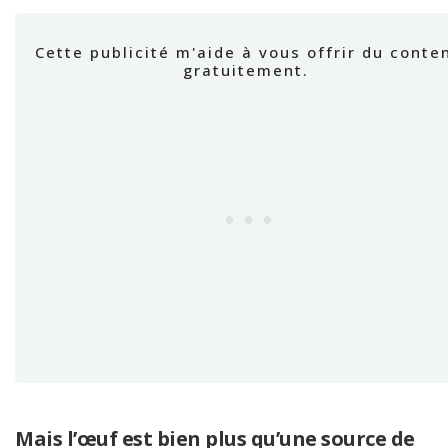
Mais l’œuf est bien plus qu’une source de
*****
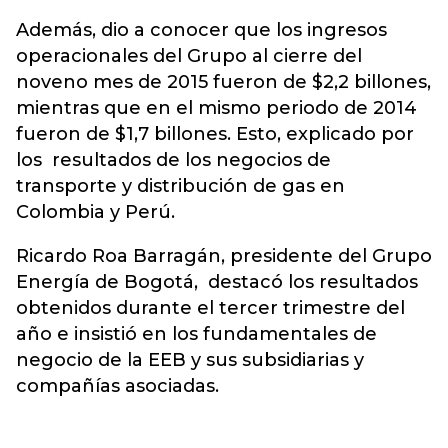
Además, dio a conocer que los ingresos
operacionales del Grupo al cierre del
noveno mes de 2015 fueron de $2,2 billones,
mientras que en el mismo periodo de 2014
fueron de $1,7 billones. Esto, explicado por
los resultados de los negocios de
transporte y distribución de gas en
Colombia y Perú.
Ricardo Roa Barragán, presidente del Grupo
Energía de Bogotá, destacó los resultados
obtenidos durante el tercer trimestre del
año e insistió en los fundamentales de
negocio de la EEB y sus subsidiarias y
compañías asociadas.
*****
# [Problem]
Output should match, line for line, the stretch of the material above from the line holding "negocio de la EEB y sus subsidiarias y" through the line holding "compañías asociadas.".

# [Exercise answer]
negocio de la EEB y sus subsidiarias y
compañías asociadas.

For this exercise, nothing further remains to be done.